“Well ye know your waves have cross’d him,
“Well ye know he’s rock’d in Death’s eternal sleep.”
She spoke and paus’d; then reasonless and wild
Again she call’d on th; unconscious deep
To answer to her plaint:—when, lo, the cliff
Gave way!—and falling with the love-lorn maid,
Poor Nancy ceas’d to murmur and to weep!
SIXTH WANDERING.
It was in one of those fine autumnal evenings, when the Sun, while sinking beneath the last cloud of departing day, tinged the blue mountains with a paly light, that chance directed my footsteps from Chepstow, to the all-charming and romantic retirement of Piercefield. The deputed guardian of its woods indulged my request, and left me to myself.

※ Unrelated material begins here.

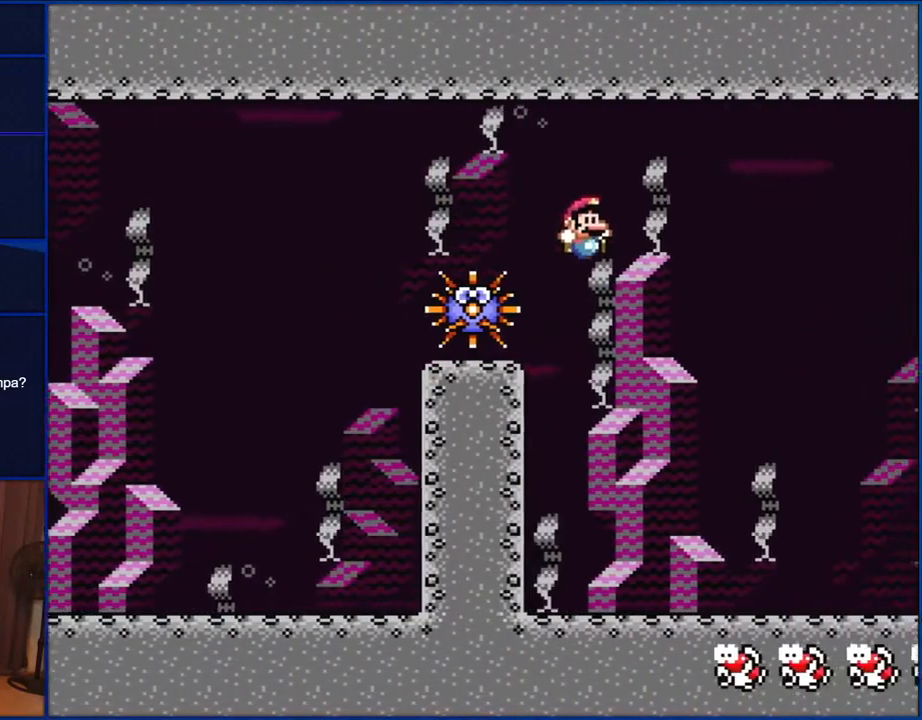
{"buttons": ["Y"], "events": [[450, "DPAD_RIGHT", "up"], [483, "B", "up"]]}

As I wandered alone and pensive over the beauteous scene, no noise but the soft moaning of the leaves, gently agitated by the summer breeze, or the distant voice of the nightingale, interrupted my meditations, while I silently and sadly lamented the fate of its late unfortunate, and hospitable possessor. Was it from hence (thought I) that our first parents were precipitated into the abyss of woe, and will Man be never resigned to his lot? Will he prefer to that path which Nature pointed out for him to follow, the tongue of envy---the voice of detraction---the ruin of his fortune---the injury of his health---the wreck of his peace---and sacrifice to a vision, the pure, true unadulterated joys of rural and domestic felicity? Vain and transitory are all sublunary desires; and the objects of whatever kind our fantastic imagination greedily pursues, soon cloy in the possession. There is no substantial delight but that which we derive from conscious rectitude; and the vicissitudes of the world, like the turbulence of the ocean, if they do not plunge the incautious into actual perdition, will, by annihilating their senses, leave in them a blank, that no future period will fill up.